Tufts University, Spring 2025: Intro Robotics

Project Highlights:

- Designed and built a robot with a mechanical gripper system to pick up and move a ball.
- Used a stepper motor to actuate a gear and linkage system to firmly grip a ball.

The goal for this project was to build a gripper mechanism using gears, linkages, and a stepper motor to grab a ball and transport it 2 feet without dropping it. As an additional challenge, we also tried to automate the movement after picking up the ball. The entire assembly was created in Onshape (pictured left) and then lasercut out of wood. The two videos below show the ball being lifted and moved across the floor.

Overall, the project went fairly smoothly. We were able to start early and get the gripper mechanism working quickly, so we had time to make a wheeled platform driven by a DC motor to automate transporting the ball.
There were some challenges, however, with both the gripper design and the car. For the gripper, the original design for the base was too large, so the arms of the gripper couldn't fully close. We were able to design and fabricate a new base quickly since we were using a laser cutter, so this was not a major issue.
The other difficulty we faced was the weight distribution in the car. The back right wheel is driven by a DC motor and all of the other wheels can freely rotate. We were hoping that the weight of the stepper motor in front would balance out the DC motor in the back, but our car still ended up back heavy and drives along a curved path instead of straight forward. If we had more time to work on this project, I would want to redesign the chassis to more evenly distribute the weight so the car could drive straight.

Ball Color Sorter

Tufts University, Spring 2025: Intro Robotics

Project Highlights:

- Built a ball sorter that can identify the color of a ball and move it to a corresponding box.
- Used a RaspberryPi and Python code with a color sensor to identify ball colors, and actuate a stepper motor and a servo motor to move them to the correct basket.
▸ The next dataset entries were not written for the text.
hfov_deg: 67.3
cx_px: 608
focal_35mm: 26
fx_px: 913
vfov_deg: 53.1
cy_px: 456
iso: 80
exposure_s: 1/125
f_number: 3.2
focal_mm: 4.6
The goal for this project was to create a color sensing robot that sorted through a random handful of red, blue, green, and yellow balls. We found a video on YouTube that served as our main inspriation. Most of he final components were laser-cut, with the exception of the base and back support structure. I designed the stand for the color sensor, the funnel for the balls, and the extension for the motor, which were all specifically designed for the laser cutter to save time on fabrication.
I also wrote the code for this project (me35_ballsorter.py) to detect the colors, move the balls, and move the stepper motor to properly sort the balls by color. Each color is initialized by storing its rgb results from the sensor. When a new ball is scanned, its results are compared against the stored ones for the known colors, and it is identified as the color of its closest match.
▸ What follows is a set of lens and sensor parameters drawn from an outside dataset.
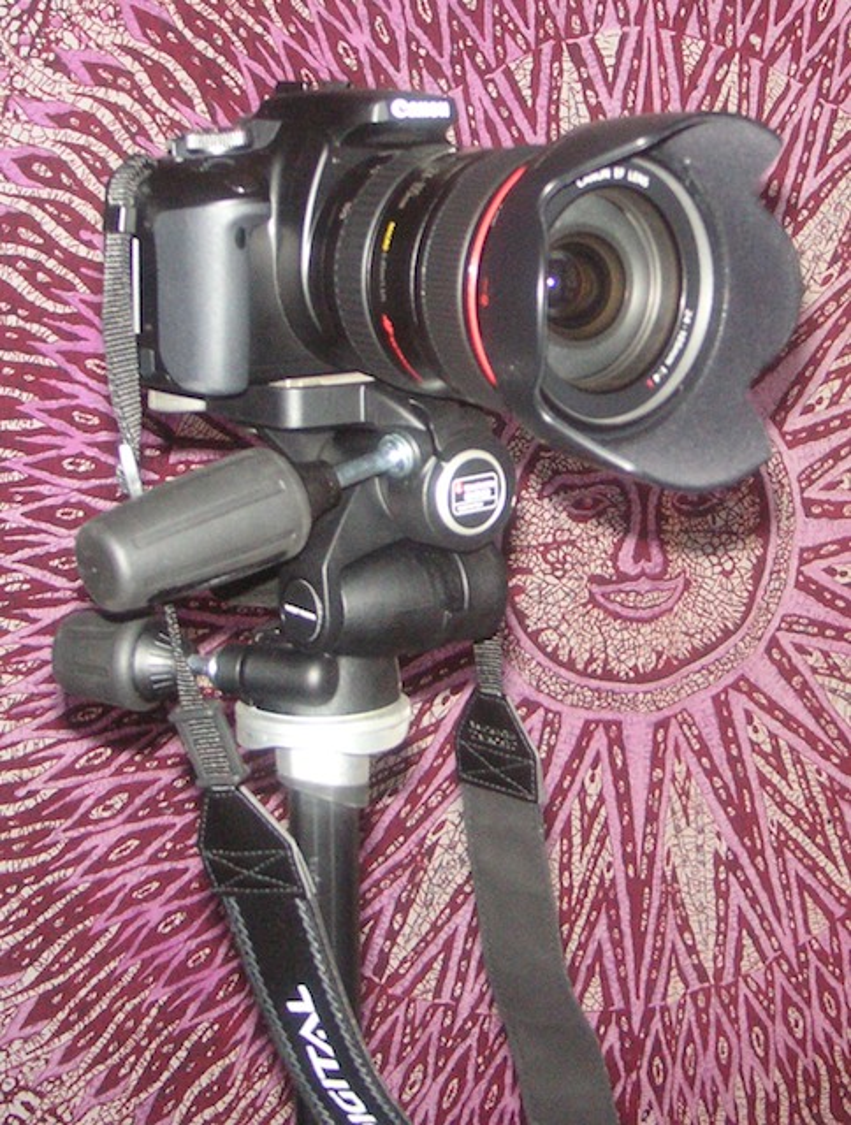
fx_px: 1206
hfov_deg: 38.9
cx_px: 426
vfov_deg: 50.0
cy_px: 562
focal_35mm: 37
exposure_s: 1/45
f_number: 2.8
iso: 160
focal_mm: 6.1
Overall, this project went well. The most difficult part ended up being getting everything aligned correctly and moving smoothly. We had difficulties getting the stepper motor to consistently place the balls on top of the sensor, which would in turn cause the sensor to read the wrong color. If we had more time I would want to work on making everything more secure so our motor movements could be more precise.
I did learn a lot from this project about working with sensors and calibrating them to be accurate in different environments. Our sensor was mostly accurate, but had some difficulties in bright lighting. To improve this, we could make a box around the sensing area to better control the enviroment, and edit the code to average more sensor readings.